**Passage cité**
- - -

En l’homme, la sainteté consiste dans la réalisation complète de sa vocation véritable qui n’est autre que l’accord parfait de sa volonté avec celle de Dieu. La sainteté chez la créature, c’est son acquiescement volontaire à la position suprême de Dieu.
Ainsi, dans le domaine de l’absolu, comme dans celui du relatif, la sainteté est en réalité toujours identique à elle-même.
En disant que Dieu est saint, la Bible n’affirme pas seulement que Sa volonté est conforme au bien, mais qu’elle est la nature du bien, la loi morale elle-même. C’est pourquoi cette sainteté s’appelle aussi "la gloire de Dieu" qui doit resplendir de tout son éclat après avoir triomphé de toutes les contradictions, Esa 60.
Souverainement élevé au-dessus de toutes choses, Esa 57.15, de tous les peuples et de tous les dieux, Psaume 99.2-3, le Saint béni ne peut être atteint par le mal, et aucune imperfection ne saurait être trouvée en Lui, Jacques 1.13. Toute initiative sainte vient de Lui, car Ses perfections ne sont nullement figées en Lui. Sa sainteté, loin d’être inerte et oisive est comme une flamme qui consume le péché et, parfois le pécheur. Si Dieu se possède pleinement, si Sa patience est longue à l’égard du coupable, il n’en est pas moins vrai que le jour vient où Dieu sort de son silence apparent et s’affirme Lui-même avec une jalousie invincible — qui n’est en réalité que l’activité de Sa sainteté, Habakuk 1.12-13. Le mal moral attire Son courroux. Sa colère ardente anéantira finalement tous les obstacles et Sa volonté sainte aura le dernier mot, Heb 10.26-31.

- - -

**Défi A**
Résumez en deux phrases le passage sur la sainteté.
**Défi B**
Prolongez, s'il vous plaît, le passage sur la sainteté après sa dernière phrase.

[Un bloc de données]

- - -

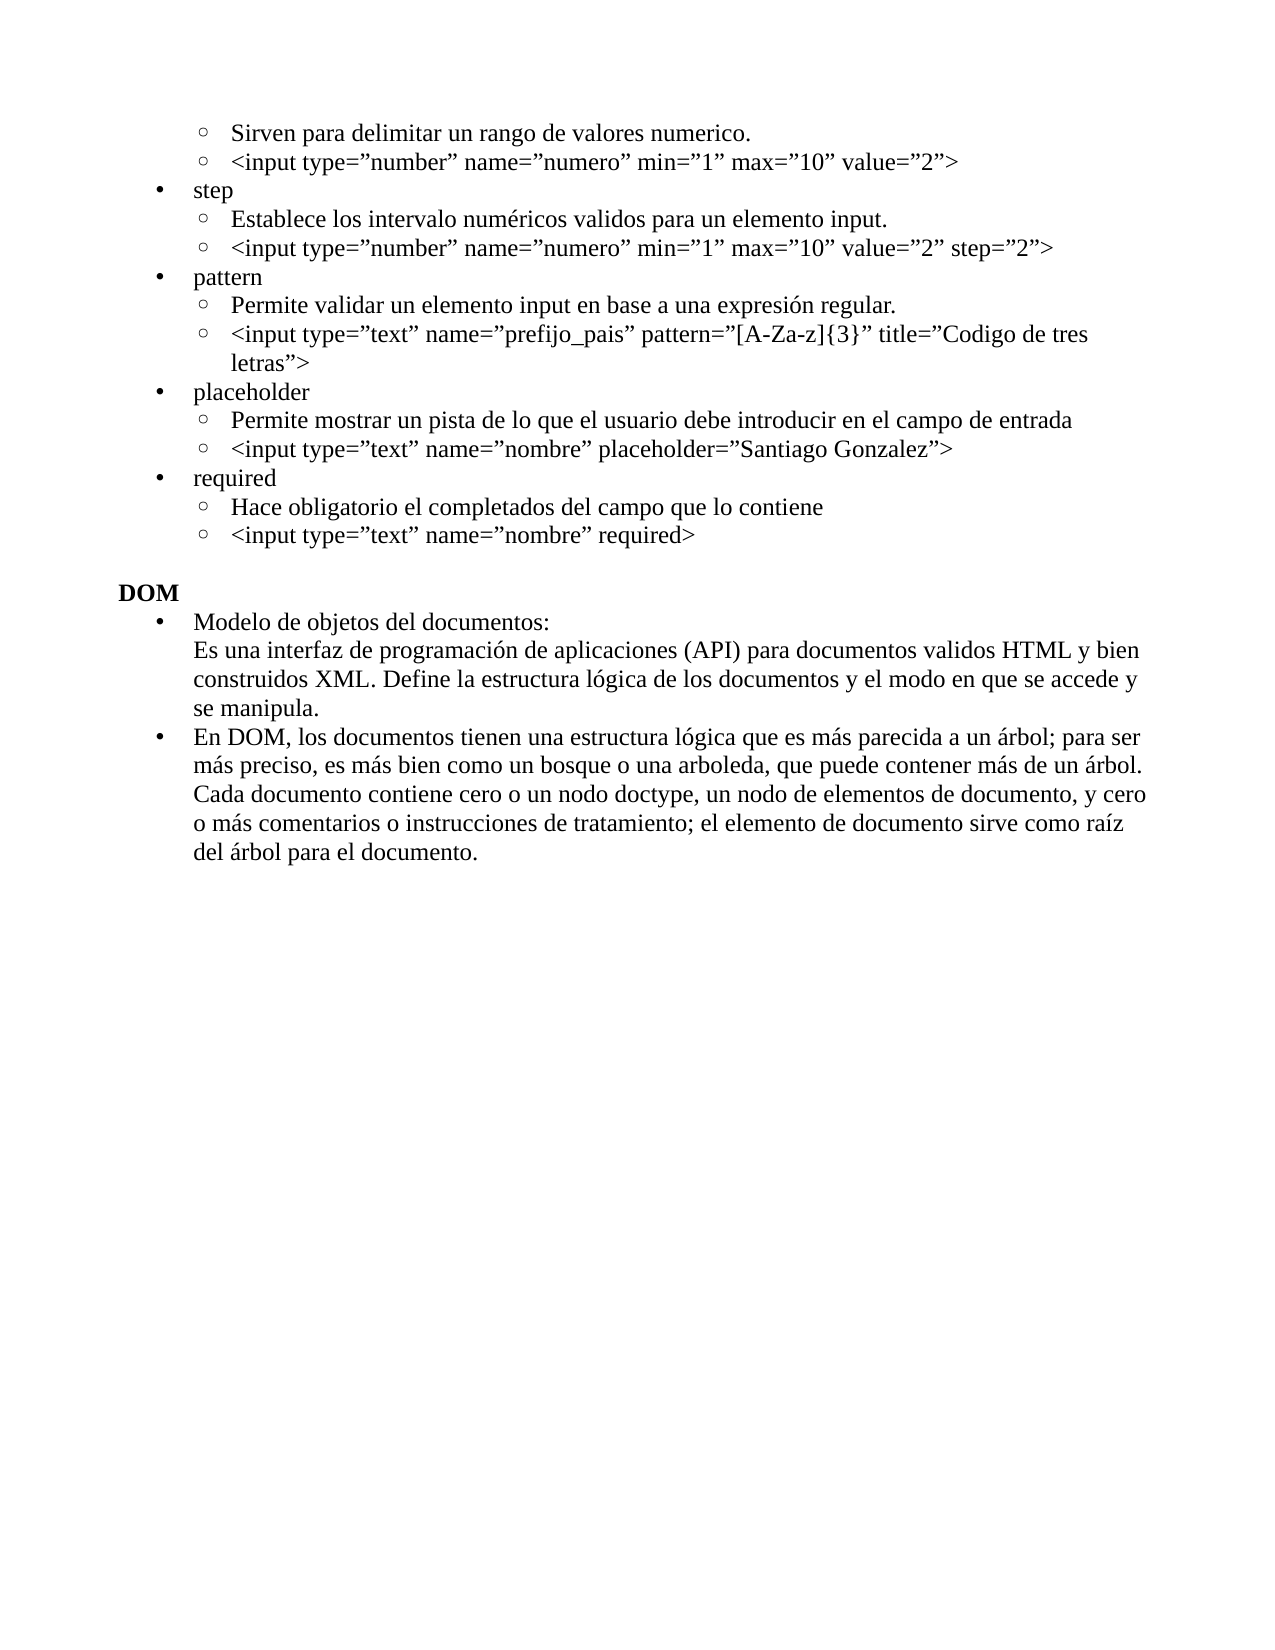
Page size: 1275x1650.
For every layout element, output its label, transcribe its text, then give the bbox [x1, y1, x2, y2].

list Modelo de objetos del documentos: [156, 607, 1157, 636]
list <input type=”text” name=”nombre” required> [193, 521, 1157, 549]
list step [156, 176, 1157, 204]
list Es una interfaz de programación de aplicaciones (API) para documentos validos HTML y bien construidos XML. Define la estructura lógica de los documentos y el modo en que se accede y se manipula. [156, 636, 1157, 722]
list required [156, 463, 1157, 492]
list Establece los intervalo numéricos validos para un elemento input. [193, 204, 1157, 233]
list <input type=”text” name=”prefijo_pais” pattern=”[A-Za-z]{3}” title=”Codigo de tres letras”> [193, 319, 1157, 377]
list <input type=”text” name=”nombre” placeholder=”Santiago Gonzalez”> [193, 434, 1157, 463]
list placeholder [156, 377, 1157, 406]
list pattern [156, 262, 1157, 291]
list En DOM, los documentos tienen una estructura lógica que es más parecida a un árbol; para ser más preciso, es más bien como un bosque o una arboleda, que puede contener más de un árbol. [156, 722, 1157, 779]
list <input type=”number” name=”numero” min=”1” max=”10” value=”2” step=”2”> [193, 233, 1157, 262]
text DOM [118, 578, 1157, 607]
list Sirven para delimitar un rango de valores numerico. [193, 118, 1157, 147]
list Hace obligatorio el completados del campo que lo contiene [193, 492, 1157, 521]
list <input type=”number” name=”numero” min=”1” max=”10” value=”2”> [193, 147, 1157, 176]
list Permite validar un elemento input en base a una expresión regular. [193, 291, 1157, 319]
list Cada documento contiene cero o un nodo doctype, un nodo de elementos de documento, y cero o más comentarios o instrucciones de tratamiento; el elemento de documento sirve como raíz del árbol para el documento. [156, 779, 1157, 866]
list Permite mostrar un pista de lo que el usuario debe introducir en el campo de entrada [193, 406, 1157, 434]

- - -

**Réponse A**
Chez l'homme, la sainteté est l'accord parfait de sa volonté avec celle de Dieu, et elle reste toujours identique à elle-même, dans l'absolu comme dans le relatif. Selon la Bible, la sainteté de Dieu est la nature même du bien, appelée aussi « la gloire de Dieu » : loin d'être inerte, elle consume le péché, et la volonté sainte de Dieu aura le dernier mot.

**Réponse B**
Éprouvé, tenté de toutes manières, le croyant sait que Dieu est Dieu. Il a l’assurance que le mal ne triomphera pas. Dans la foi, il garde l’espérance et se réfugie dans l’amour du Père dont le témoignage irrécusable lui a été donné à la Croix, dans le sacrifice de Son Fils unique, Jésus-Christ. Là, dans la chair du Christ, Dieu a condamné le péché des hommes tout en offrant à ces derniers un merveilleux Sauveur. La sainteté de Dieu reste donc inséparable de Son amour, Dieu ne voulant pas que le méchant meure, mais qu’il se convertisse et qu’il vive, Eze 18.23.
Que nous lisions l’Ancien Testament, ou le Nouveau, partout retentit ce suprême appel de Dieu à Ses créatures: "Soyez saints, car Moi, je suis saint", Le 11.44-45.
Le Dieu d’Abraham, d’Isaac et de Jacob, le Dieu de la Loi, des Psaumes et des Prophètes, est le Dieu et Père de notre Seigneur Jésus-Christ et de ses apôtres. Créateur et Rédempteur, l’Être même "qui est, qui était et qui vient, le Tout-Puissant", Apocalypse 1.8, est proclamé trois fois saint par les séraphins que contemple Ésaïe, et par les quatre êtres vivants décrits par Jean, le voyant de Patmos, Esa 6.2-3,Apocalypse 4.8. Le nom de Dieu, symbole de Sa personne est Saint et redoutable, et doit être reconnu comme tel, Psaume 111.9. Pour toute créature, Il est le Saint incomparable, Esa 40.25. En relation avec les descendants d’Abraham, il est le Saint d’Israël, Esa 47.4. Jésus Lui-même l’appelle "Père saint", Jean 17.11, et apprend à Ses disciples à sanctifier Son Nom, Matthieu 6.9. Il leur demande même d’être "parfaits comme leur Père céleste est parfait, Matthieu 5.48. Cette sainteté consiste à être séparé du monde profane, c’est-à-dire pécheur, 2 Corinthiens 6.16-18, et consacré à Dieu dans notre esprit, notre âme et notre corps, 1 Thessaloniciens 5.23.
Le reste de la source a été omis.